* YOUR TASK
Quote the passage from the movie reviews that starts at "30 Days of Night is" and ends at "fun watch nonetheless.".

30 Days of Night is based on a graphic novel by Steve Niles and Ben Templesmith. Director David Slade went on to direct another, (ahem) more famous vampire movie, The Twilight Saga: Eclipse, which probably made him rich but was really awful. 30 Days of Night deliberately takes the “sexy vampire” mythos in a strangehold and crushes it. It’s not an entirely original approach (both Let the Right One In and the American version, Let Me In refute the Twilight and Anne Rice versions of sexy vampire too), but 30 Days of Night‘s moodiness makes it a fun watch nonetheless.
What better way to keep warm on those chilly winter evenings? Setting the town on fire serves the dual purpose of covering up your evil, evil tracks!
Barrow, Alaska, the northernmost town in the U.S., enters its annual month of darkness–making it a veritable all-you-can-eat buffet for creatures of the night. First comes The Stranger (Ben Foster, who transitioned magnificently from Canadian teen TV to really fantastic roles), a frostbitten and crazy-eyed man who warns the citizenry of their impending doom. Then enter the vamps, led by Marlow (Danny Huston). They speak their own language, a series of grunts, shrieks, and squeals that’s as unfamiliar to the human ear as can be. They’re monsters through and through, attacking without mercy and splattering blood all over the pristine white snow. The movie features sweeping shots of snowy tundra, a forlorn ship abandoned in the midst of icebergs off the coast, and a constant undercurrent of whistling, moaning wind. While it’s not a great movie, it certainly succeeds at one thing: the cinematography and sound effects will chill you to the bone.
JULIA’S PICKS:
The Ice Storm (dir. Ang Lee, 1997)
Benjamin (Kevin Kline) and Elena (Joan Allen) had no idea what they were getting into with a swingers party.
If the title weren’t indicative enough, watching Ang Lee’s underappreciated family melodrama The Ice Storm is one of the coldest experiences you’ll have indoors (and I mean that both literally and figuratively). Based on a novel by Rick Moody, The Ice Storm tells the story of philandering husband Benjamin Hood (Kevin Kline), his wife Elena (Joan Allen), his mistress/neighbor Janey (Sigourney Weaver), and all of their children during a fateful Christmas in New Haven, Connecticut in 1973. In the early ’70s, the sexual revolution had made it all the way back to the suburbs, and the Hoods attend a key party after Elena finds out Benjamin has been cheating on her. Meanwhile, total space cadet Mikey Carver (Elijah Wood) makes out with miserable Wendy Hood (Christina Ricci), who then plays you-show-me-yours-I’ll-show-you-mine with Mikey’s younger brother Sandy (Adam Hann-Byrd). Elena takes up with Janey’s husband Jim (Jamey Sheridan), leaving her drunken husband to mourn his mistress’s departure. The Hoods’ son Paul (Tobey Maguire) goes to New York to try to seduce his crush Libbets (Katie Holmes), who passes out with her head in his crotch after taking a few too many Valium. All of these are horrible mistakes made by people desperate for some kind of real feeling. And all of them take place during a record (you guessed it) ice storm.

* DATA LINES
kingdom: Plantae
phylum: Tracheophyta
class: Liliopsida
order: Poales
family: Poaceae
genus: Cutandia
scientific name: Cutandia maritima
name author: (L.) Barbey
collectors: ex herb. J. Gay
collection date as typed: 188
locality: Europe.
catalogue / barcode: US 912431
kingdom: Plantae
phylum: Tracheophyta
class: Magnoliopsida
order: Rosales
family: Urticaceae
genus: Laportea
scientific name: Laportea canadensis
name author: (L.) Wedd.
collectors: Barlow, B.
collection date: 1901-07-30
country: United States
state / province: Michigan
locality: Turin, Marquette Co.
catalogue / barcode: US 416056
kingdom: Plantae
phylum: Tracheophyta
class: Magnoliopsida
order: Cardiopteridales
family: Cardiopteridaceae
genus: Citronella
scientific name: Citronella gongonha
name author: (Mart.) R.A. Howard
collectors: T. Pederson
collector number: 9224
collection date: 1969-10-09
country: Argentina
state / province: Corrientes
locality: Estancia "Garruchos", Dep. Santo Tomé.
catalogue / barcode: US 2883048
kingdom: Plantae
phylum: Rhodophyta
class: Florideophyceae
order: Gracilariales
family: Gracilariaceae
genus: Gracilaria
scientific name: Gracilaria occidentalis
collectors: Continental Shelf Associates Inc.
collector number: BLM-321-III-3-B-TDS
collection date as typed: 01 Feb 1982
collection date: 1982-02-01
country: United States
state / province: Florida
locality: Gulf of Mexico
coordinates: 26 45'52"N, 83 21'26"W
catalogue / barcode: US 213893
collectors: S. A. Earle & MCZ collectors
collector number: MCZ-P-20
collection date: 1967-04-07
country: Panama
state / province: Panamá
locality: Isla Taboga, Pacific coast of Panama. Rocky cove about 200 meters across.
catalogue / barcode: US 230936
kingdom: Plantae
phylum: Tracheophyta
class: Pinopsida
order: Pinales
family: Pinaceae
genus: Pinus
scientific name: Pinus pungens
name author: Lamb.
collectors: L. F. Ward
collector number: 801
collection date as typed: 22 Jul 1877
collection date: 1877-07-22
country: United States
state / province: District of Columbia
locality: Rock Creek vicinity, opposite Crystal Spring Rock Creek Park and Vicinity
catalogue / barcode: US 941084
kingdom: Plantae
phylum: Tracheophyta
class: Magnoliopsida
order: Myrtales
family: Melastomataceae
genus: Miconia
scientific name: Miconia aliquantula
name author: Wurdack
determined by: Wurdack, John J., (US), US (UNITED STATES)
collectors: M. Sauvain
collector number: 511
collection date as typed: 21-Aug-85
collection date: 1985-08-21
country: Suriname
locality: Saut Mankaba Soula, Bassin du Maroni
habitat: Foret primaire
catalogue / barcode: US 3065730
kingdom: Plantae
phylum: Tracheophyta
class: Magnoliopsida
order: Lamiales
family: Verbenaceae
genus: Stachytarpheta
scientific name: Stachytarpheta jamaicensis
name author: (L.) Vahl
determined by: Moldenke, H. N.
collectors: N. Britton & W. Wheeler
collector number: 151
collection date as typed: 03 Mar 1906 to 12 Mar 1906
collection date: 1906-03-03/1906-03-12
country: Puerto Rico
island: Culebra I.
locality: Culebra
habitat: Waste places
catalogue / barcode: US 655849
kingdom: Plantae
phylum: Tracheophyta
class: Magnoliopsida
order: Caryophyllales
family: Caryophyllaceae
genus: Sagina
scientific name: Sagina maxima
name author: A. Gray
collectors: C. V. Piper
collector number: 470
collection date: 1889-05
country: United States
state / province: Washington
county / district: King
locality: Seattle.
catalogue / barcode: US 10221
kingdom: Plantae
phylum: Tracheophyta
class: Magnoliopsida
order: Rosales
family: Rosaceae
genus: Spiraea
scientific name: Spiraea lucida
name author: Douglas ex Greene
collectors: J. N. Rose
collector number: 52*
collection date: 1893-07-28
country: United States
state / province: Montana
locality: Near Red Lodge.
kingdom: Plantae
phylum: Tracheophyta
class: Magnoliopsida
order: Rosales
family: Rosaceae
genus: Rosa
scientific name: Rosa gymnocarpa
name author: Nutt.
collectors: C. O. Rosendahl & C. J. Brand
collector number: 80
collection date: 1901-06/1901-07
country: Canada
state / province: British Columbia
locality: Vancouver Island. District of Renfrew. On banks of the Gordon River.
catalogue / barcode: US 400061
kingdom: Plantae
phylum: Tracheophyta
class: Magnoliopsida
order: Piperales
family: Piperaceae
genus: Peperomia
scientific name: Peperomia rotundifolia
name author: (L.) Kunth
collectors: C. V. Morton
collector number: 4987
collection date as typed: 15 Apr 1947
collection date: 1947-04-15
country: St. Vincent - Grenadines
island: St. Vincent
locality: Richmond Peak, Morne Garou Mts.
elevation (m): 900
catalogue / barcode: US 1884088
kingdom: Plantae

* EXERCISE SOLUTION
30 Days of Night is based on a graphic novel by Steve Niles and Ben Templesmith. Director David Slade went on to direct another, (ahem) more famous vampire movie, The Twilight Saga: Eclipse, which probably made him rich but was really awful. 30 Days of Night deliberately takes the “sexy vampire” mythos in a strangehold and crushes it. It’s not an entirely original approach (both Let the Right One In and the American version, Let Me In refute the Twilight and Anne Rice versions of sexy vampire too), but 30 Days of Night‘s moodiness makes it a fun watch nonetheless.